- [Texte fourni]:
L'idée de recourir à la bio-ingénierie pour adapter les humains à un autre environnement est un thème récurrent dans la science-fiction, en particulier dans la littérature. On le retrouve chez les "extros" dans Hypérion, chez les "Crackers" dans Oryx et Crake, chez les "aquatiques" des enfants de Poséidon, voire les Rifteurs de Peter Watts. Au cinéma, cette approche semble moins fréquente, bien que l'on puisse trouver des similitudes entre les films "Avatar" et "Titan". Dans les deux cas, le personnage principal, interprété par Sam Worthington, cherche à quitter une Terre devenue peu recommandable pour s'envoler dans les étoiles, en passant par une métamorphose pour y parvenir.

Le thème de la pantropie recoupe parfois celui du cyborg, du transhumanisme et des dérives qui pourraient avoir lieu pour améliorer l'espèce. Dans les quatre récits de James Blish, les colons subissent des modifications génétiques pour développer des caractéristiques physiologiques, d'échelle ou éthologiques qui les aident à survivre dans des environnements inhospitaliers, au risque de créer des espèces humaines séparées, adaptées à leur environnement spécifique. Cette approche offre l'avantage de faire l'économie du temps et des ressources nécessaires à une terraformation, tout en permettant de bénéficier à la fois de l'intelligence humaine et des caractéristiques propres à chaque nouvelle espèce.

- [Extraits du listing]:
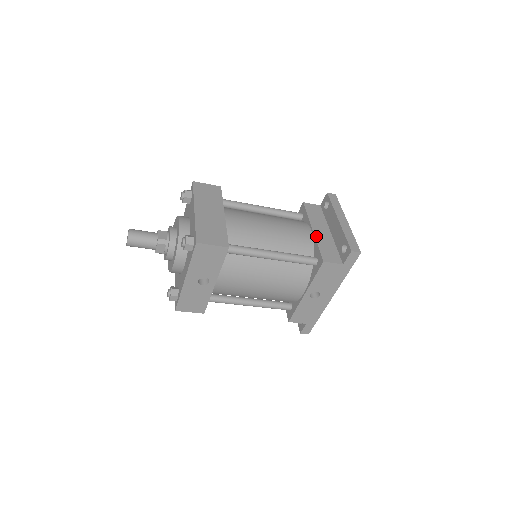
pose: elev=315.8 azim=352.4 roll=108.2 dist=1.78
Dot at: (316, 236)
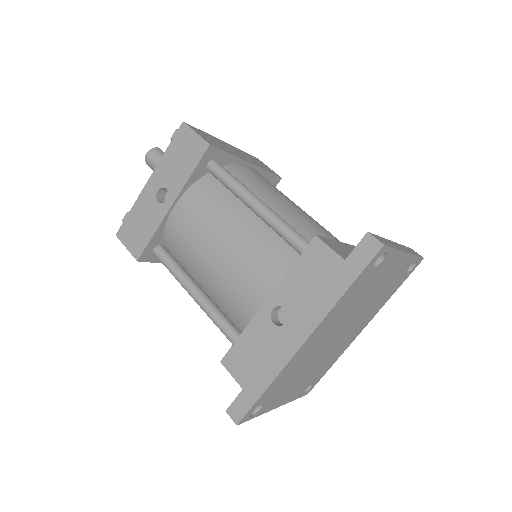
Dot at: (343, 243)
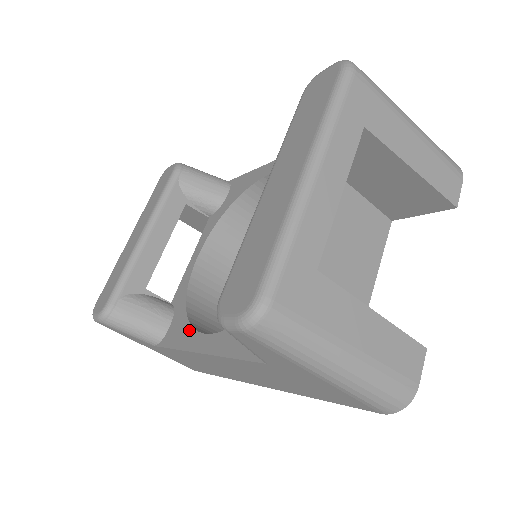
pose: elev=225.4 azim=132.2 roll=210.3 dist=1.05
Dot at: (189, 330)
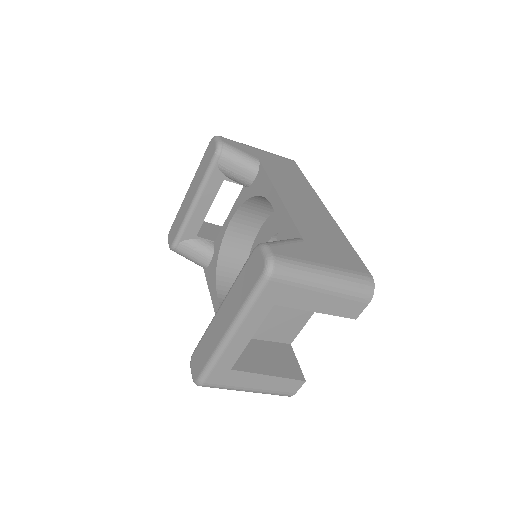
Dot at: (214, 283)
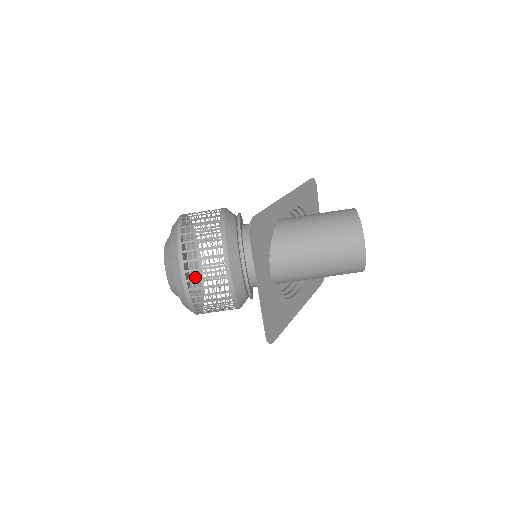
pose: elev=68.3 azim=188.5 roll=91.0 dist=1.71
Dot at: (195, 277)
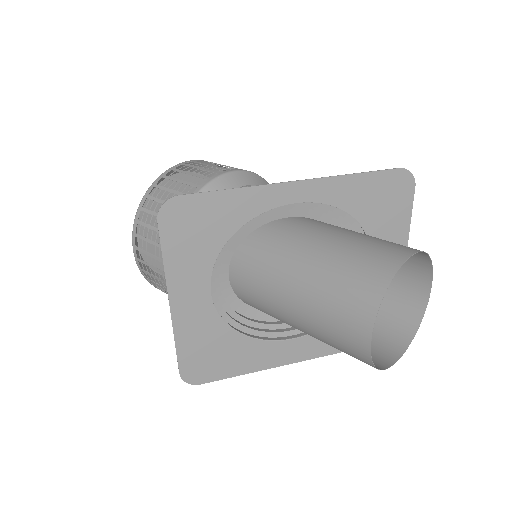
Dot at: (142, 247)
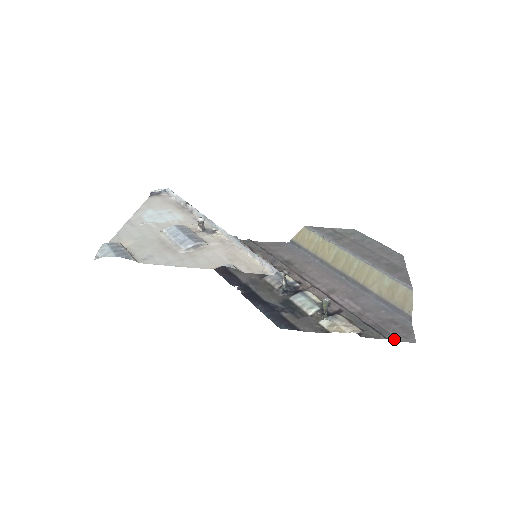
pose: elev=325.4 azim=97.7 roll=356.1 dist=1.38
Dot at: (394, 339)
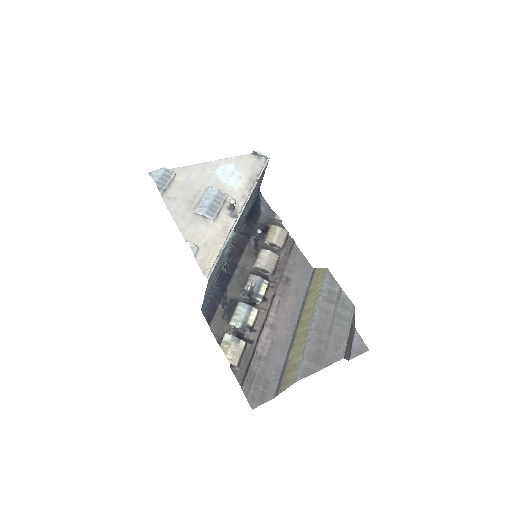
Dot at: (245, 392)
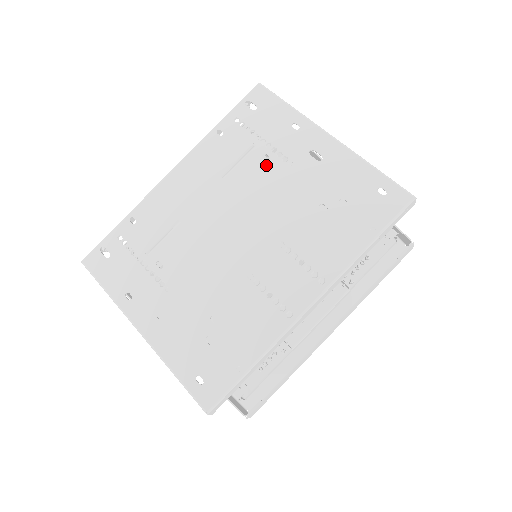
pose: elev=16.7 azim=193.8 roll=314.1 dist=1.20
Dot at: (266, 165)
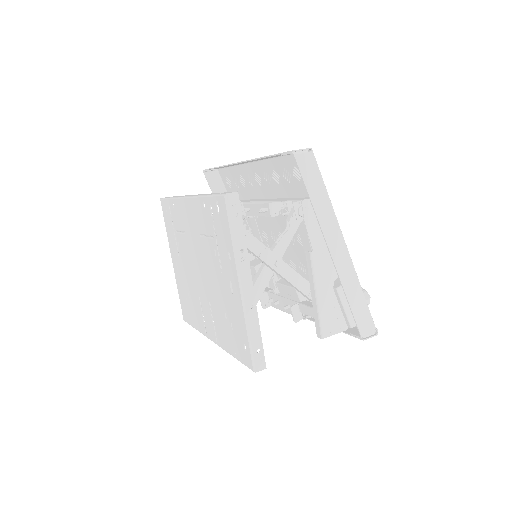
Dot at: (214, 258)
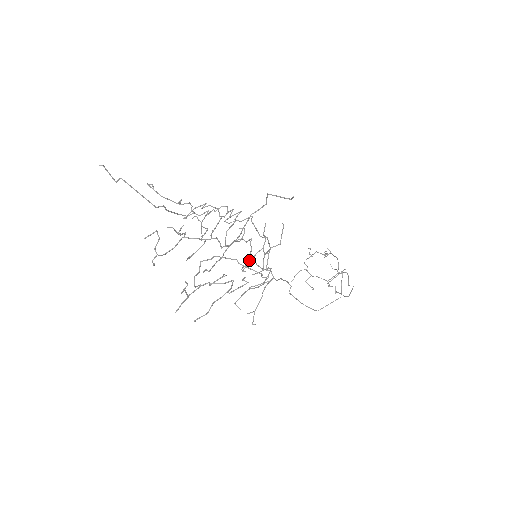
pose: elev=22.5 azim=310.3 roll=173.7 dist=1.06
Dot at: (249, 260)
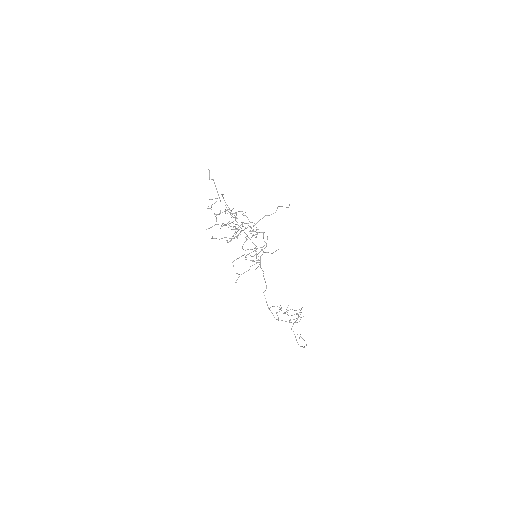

- [Consignes de l'exercice]:
• a. D'après le texte sur la pantropie, quel acteur interprète le personnage principal dans « Avatar » et dans « Titan » ?
• b. Reproduisez mot pour mot le passage du texte sur la pantropie qui s'ouvre sur les mots contenant « L'idée de recourir » et se clôt sur « pour y parvenir. ».
• c. Poursuivez le texte sur la pantropie à la suite de sa dernière phrase.
Le listing provient d'une autre source que le texte sur la pantropie.

- [Réponses par consigne]:
• a. Sam Worthington.

• b.
L'idée de recourir à la bio-ingénierie pour adapter les humains à un autre environnement est un thème récurrent dans la science-fiction, en particulier dans la littérature. On le retrouve chez les "extros" dans Hypérion, chez les "Crackers" dans Oryx et Crake, chez les "aquatiques" des enfants de Poséidon, voire les Rifteurs de Peter Watts. Au cinéma, cette approche semble moins fréquente, bien que l'on puisse trouver des similitudes entre les films "Avatar" et "Titan". Dans les deux cas, le personnage principal, interprété par Sam Worthington, cherche à quitter une Terre devenue peu recommandable pour s'envoler dans les étoiles, en passant par une métamorphose pour y parvenir.

• c.
Est-il mieux d'adapter l'homme aux planètes que les planètes à l'homme ? Est-ce « plus écologique » ? James Blish est certainement très sincère lorsqu'il l'affirme dans le livre quatrième, consacré au retour à la Terre et à une longue réflexion sur l'ensemencement. Il a été aussi, sans doute, un des premiers dans la science-fiction à dénoncer le saccage de la Terre... Mais jamais l'idée que ses « manipulations techniques hautement élaborées » pourraient être incroyablement dangereuses ne semble l'effleurer. Ou peut-être s'en moque-t-il. L'important, c'est la colonisation. Il faut préserver l'objet à coloniser, les planètes ; tant pis si l'on perd en route, par accident, quelques milliards de vaisseaux humains... Michel Jeury, in Fiction 285 (Première parution : 1/11/1977) Mise en ligne le : 25/9/2011.

Michel Jeury nous donne une autre clé de lecture : "Ce livre peut également être interprété comme un ardent plaidoyer contre l'acharnement des hommes à transformer la Terre pour l'adapter à un certain type humain, dont les besoins sont en partie imaginaires : le citadin occidental du XXe siècle".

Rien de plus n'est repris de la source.